== SHORT PROBLEM ==
Repeat every record below exactly, omitting any pictures.

* START MATERIAL FOR THIS EXERCISE *

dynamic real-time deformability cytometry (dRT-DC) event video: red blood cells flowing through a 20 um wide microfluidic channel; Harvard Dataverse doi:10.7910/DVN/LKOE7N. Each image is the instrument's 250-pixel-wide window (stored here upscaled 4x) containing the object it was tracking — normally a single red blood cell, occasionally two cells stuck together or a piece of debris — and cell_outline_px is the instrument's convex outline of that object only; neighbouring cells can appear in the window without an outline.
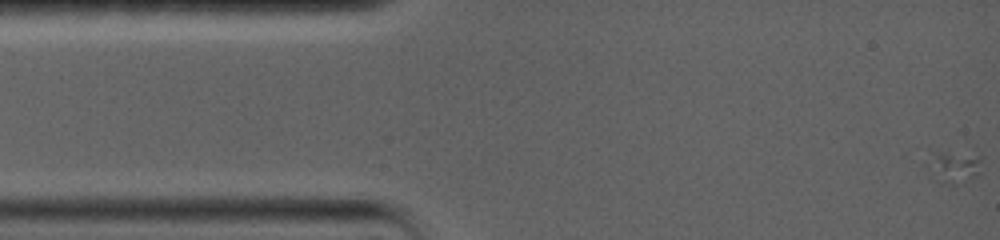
{"species": "common noctule bat (a hibernating species)", "species_latin": "Nyctalus noctula", "temperature_condition": "warm", "stored_images_in_passage": 7, "camera_frame_rate_fps": 5000, "um_per_image_px": 0.085, "animal": {"sex": "female", "body_mass_g": 19.0, "forearm_length_mm": 56.7}, "frame": {"image": 1, "passage_image": 1, "time_ms": 0.0, "image_size_px": [1000, 240], "cell_outline_px": [[980, 176], [956, 184], [940, 184], [932, 176], [920, 160], [928, 148], [980, 156]], "centroid_in_image_um": [80.85, 14.12], "position_along_channel_um": 4.2, "area_um2": 11.44}}
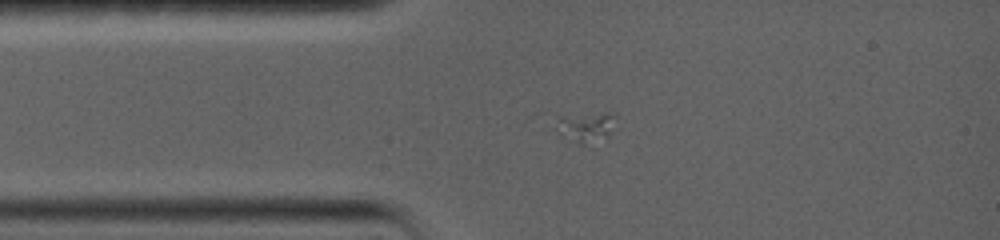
{"frame": {"image": 2, "passage_image": 7, "time_ms": 3.2, "image_size_px": [1000, 240], "cell_outline_px": [[616, 116], [608, 136], [584, 144], [580, 144], [552, 128], [556, 116], [604, 112], [616, 112]], "centroid_in_image_um": [49.74, 10.72], "position_along_channel_um": 35.3, "area_um2": 10.46}}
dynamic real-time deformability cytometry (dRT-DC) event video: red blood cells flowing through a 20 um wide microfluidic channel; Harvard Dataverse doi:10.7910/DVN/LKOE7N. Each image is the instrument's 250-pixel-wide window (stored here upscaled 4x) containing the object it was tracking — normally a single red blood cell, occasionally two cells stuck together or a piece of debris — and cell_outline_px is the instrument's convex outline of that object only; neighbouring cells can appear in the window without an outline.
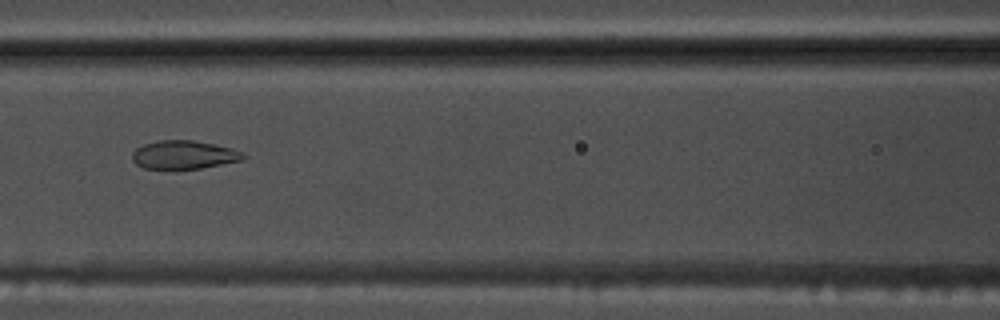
{"species": "common noctule bat (a hibernating species)", "species_latin": "Nyctalus noctula", "temperature_condition": "warm", "stored_images_in_passage": 40, "camera_frame_rate_fps": 3000, "um_per_image_px": 0.085, "animal": {"sex": "male", "body_mass_g": 17.5, "forearm_length_mm": 52.3}, "frame": {"image": 1, "passage_image": 10, "time_ms": 3.0, "image_size_px": [1000, 320], "cell_outline_px": [[248, 156], [244, 160], [200, 168], [144, 168], [136, 164], [132, 160], [132, 152], [136, 148], [144, 144], [160, 140], [192, 140], [212, 144], [228, 148], [240, 152]], "centroid_in_image_um": [15.61, 13.15], "position_along_channel_um": 151.0, "area_um2": 18.09}}
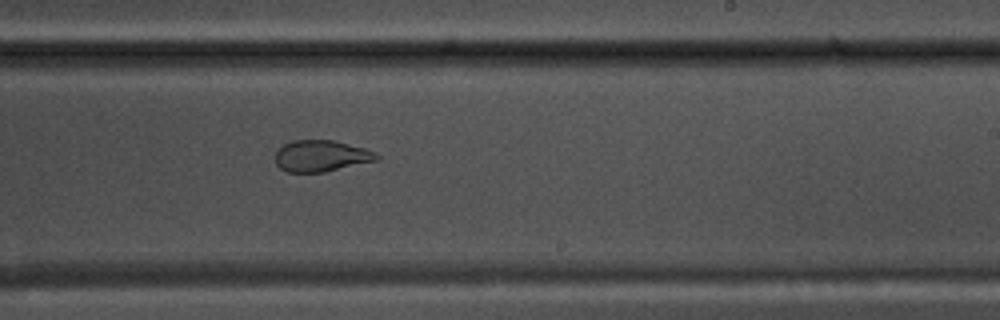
{"frame": {"image": 2, "passage_image": 19, "time_ms": 6.0, "image_size_px": [1000, 320], "cell_outline_px": [[380, 156], [376, 160], [324, 172], [288, 172], [280, 168], [276, 164], [276, 152], [284, 144], [292, 140], [332, 140], [364, 148]], "centroid_in_image_um": [27.26, 13.25], "position_along_channel_um": 261.7, "area_um2": 18.21}}
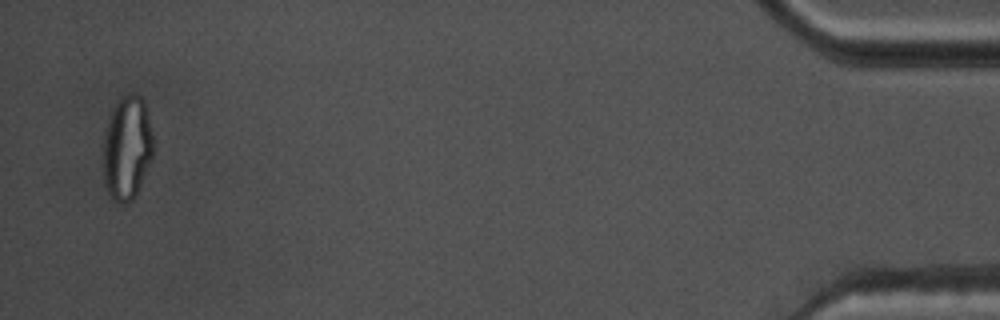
{"frame": {"image": 3, "passage_image": 39, "time_ms": 12.667, "image_size_px": [1000, 320], "cell_outline_px": [[152, 156], [140, 184], [132, 200], [124, 204], [120, 204], [112, 200], [104, 184], [104, 132], [112, 108], [120, 96], [128, 92], [132, 92], [140, 96], [144, 100], [152, 132]], "centroid_in_image_um": [10.78, 12.53], "position_along_channel_um": 424.4, "area_um2": 30.29}, "authors_computed_cell_mechanics": {"area_um2": 20.3745, "velocity_mm_per_s": 3.7113, "shape_relaxation_time_tau1_ms": null, "shape_relaxation_time_tau2_ms": 1.3725, "deformation_change_tau1": null, "deformation_change_tau2": 0.0725}}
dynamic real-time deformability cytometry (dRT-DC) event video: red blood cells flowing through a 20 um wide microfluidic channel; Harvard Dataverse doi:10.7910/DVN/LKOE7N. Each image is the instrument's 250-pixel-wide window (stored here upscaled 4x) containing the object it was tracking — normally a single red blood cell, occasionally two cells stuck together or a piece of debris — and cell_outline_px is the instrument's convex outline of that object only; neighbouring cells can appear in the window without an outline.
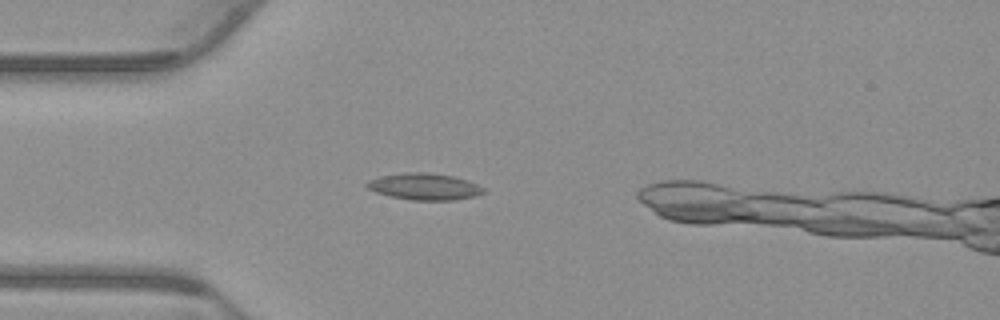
{"species": "common noctule bat (a hibernating species)", "species_latin": "Nyctalus noctula", "temperature_condition": "warm", "stored_images_in_passage": 42, "camera_frame_rate_fps": 3000, "um_per_image_px": 0.085, "animal": {"sex": "male", "body_mass_g": 23.1, "forearm_length_mm": 52.7}, "frame": {"image": 1, "passage_image": 10, "time_ms": 3.0, "image_size_px": [1000, 320], "cell_outline_px": [[484, 192], [476, 196], [456, 200], [412, 200], [388, 196], [376, 192], [368, 188], [364, 184], [368, 180], [380, 176], [408, 172], [424, 172], [452, 176], [468, 180], [484, 188]], "centroid_in_image_um": [36.06, 15.86], "position_along_channel_um": 48.9, "area_um2": 18.09}}
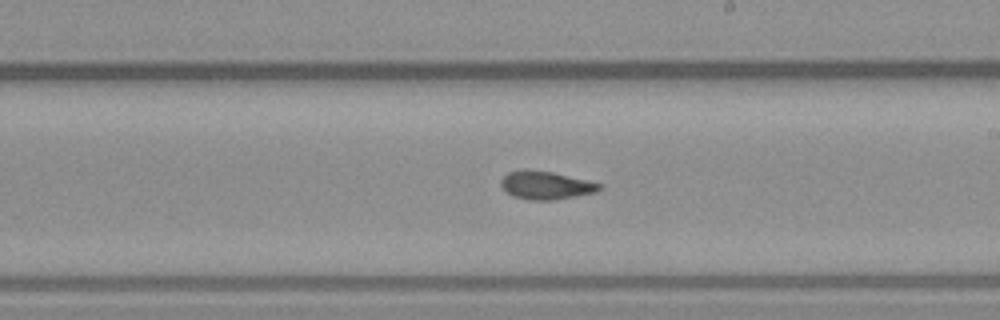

* END MATERIAL FOR THIS EXERCISE *

== FINISHED EXERCISE ==
dynamic real-time deformability cytometry (dRT-DC) event video: red blood cells flowing through a 20 um wide microfluidic channel; Harvard Dataverse doi:10.7910/DVN/LKOE7N. Each image is the instrument's 250-pixel-wide window (stored here upscaled 4x) containing the object it was tracking — normally a single red blood cell, occasionally two cells stuck together or a piece of debris — and cell_outline_px is the instrument's convex outline of that object only; neighbouring cells can appear in the window without an outline.
{"species": "common noctule bat (a hibernating species)", "species_latin": "Nyctalus noctula", "temperature_condition": "warm", "stored_images_in_passage": 7, "camera_frame_rate_fps": 5000, "um_per_image_px": 0.085, "animal": {"sex": "female", "body_mass_g": 19.0, "forearm_length_mm": 56.7}, "frame": {"image": 1, "passage_image": 1, "time_ms": 0.0, "image_size_px": [1000, 240], "cell_outline_px": [[980, 176], [956, 184], [940, 184], [932, 176], [920, 160], [928, 148], [980, 156]], "centroid_in_image_um": [80.85, 14.12], "position_along_channel_um": 4.2, "area_um2": 11.44}}
{"frame": {"image": 2, "passage_image": 7, "time_ms": 3.2, "image_size_px": [1000, 240], "cell_outline_px": [[616, 116], [608, 136], [584, 144], [580, 144], [552, 128], [556, 116], [604, 112], [616, 112]], "centroid_in_image_um": [49.74, 10.72], "position_along_channel_um": 35.3, "area_um2": 10.46}}
dynamic real-time deformability cytometry (dRT-DC) event video: red blood cells flowing through a 20 um wide microfluidic channel; Harvard Dataverse doi:10.7910/DVN/LKOE7N. Each image is the instrument's 250-pixel-wide window (stored here upscaled 4x) containing the object it was tracking — normally a single red blood cell, occasionally two cells stuck together or a piece of debris — and cell_outline_px is the instrument's convex outline of that object only; neighbouring cells can appear in the window without an outline.
{"species": "common noctule bat (a hibernating species)", "species_latin": "Nyctalus noctula", "temperature_condition": "warm", "stored_images_in_passage": 40, "camera_frame_rate_fps": 3000, "um_per_image_px": 0.085, "animal": {"sex": "male", "body_mass_g": 17.5, "forearm_length_mm": 52.3}, "frame": {"image": 1, "passage_image": 10, "time_ms": 3.0, "image_size_px": [1000, 320], "cell_outline_px": [[248, 156], [244, 160], [200, 168], [144, 168], [136, 164], [132, 160], [132, 152], [136, 148], [144, 144], [160, 140], [192, 140], [212, 144], [228, 148], [240, 152]], "centroid_in_image_um": [15.61, 13.15], "position_along_channel_um": 151.0, "area_um2": 18.09}}
{"frame": {"image": 2, "passage_image": 19, "time_ms": 6.0, "image_size_px": [1000, 320], "cell_outline_px": [[380, 156], [376, 160], [324, 172], [288, 172], [280, 168], [276, 164], [276, 152], [284, 144], [292, 140], [332, 140], [364, 148]], "centroid_in_image_um": [27.26, 13.25], "position_along_channel_um": 261.7, "area_um2": 18.21}}
{"frame": {"image": 3, "passage_image": 39, "time_ms": 12.667, "image_size_px": [1000, 320], "cell_outline_px": [[152, 156], [140, 184], [132, 200], [124, 204], [120, 204], [112, 200], [104, 184], [104, 132], [112, 108], [120, 96], [128, 92], [132, 92], [140, 96], [144, 100], [152, 132]], "centroid_in_image_um": [10.78, 12.53], "position_along_channel_um": 424.4, "area_um2": 30.29}, "authors_computed_cell_mechanics": {"area_um2": 20.3745, "velocity_mm_per_s": 3.7113, "shape_relaxation_time_tau1_ms": null, "shape_relaxation_time_tau2_ms": 1.3725, "deformation_change_tau1": null, "deformation_change_tau2": 0.0725}}
dynamic real-time deformability cytometry (dRT-DC) event video: red blood cells flowing through a 20 um wide microfluidic channel; Harvard Dataverse doi:10.7910/DVN/LKOE7N. Each image is the instrument's 250-pixel-wide window (stored here upscaled 4x) containing the object it was tracking — normally a single red blood cell, occasionally two cells stuck together or a piece of debris — and cell_outline_px is the instrument's convex outline of that object only; neighbouring cells can appear in the window without an outline.
{"species": "common noctule bat (a hibernating species)", "species_latin": "Nyctalus noctula", "temperature_condition": "warm", "stored_images_in_passage": 42, "camera_frame_rate_fps": 3000, "um_per_image_px": 0.085, "animal": {"sex": "male", "body_mass_g": 23.1, "forearm_length_mm": 52.7}, "frame": {"image": 1, "passage_image": 10, "time_ms": 3.0, "image_size_px": [1000, 320], "cell_outline_px": [[484, 192], [476, 196], [456, 200], [412, 200], [388, 196], [376, 192], [368, 188], [364, 184], [368, 180], [380, 176], [408, 172], [424, 172], [452, 176], [468, 180], [484, 188]], "centroid_in_image_um": [36.06, 15.86], "position_along_channel_um": 48.9, "area_um2": 18.09}}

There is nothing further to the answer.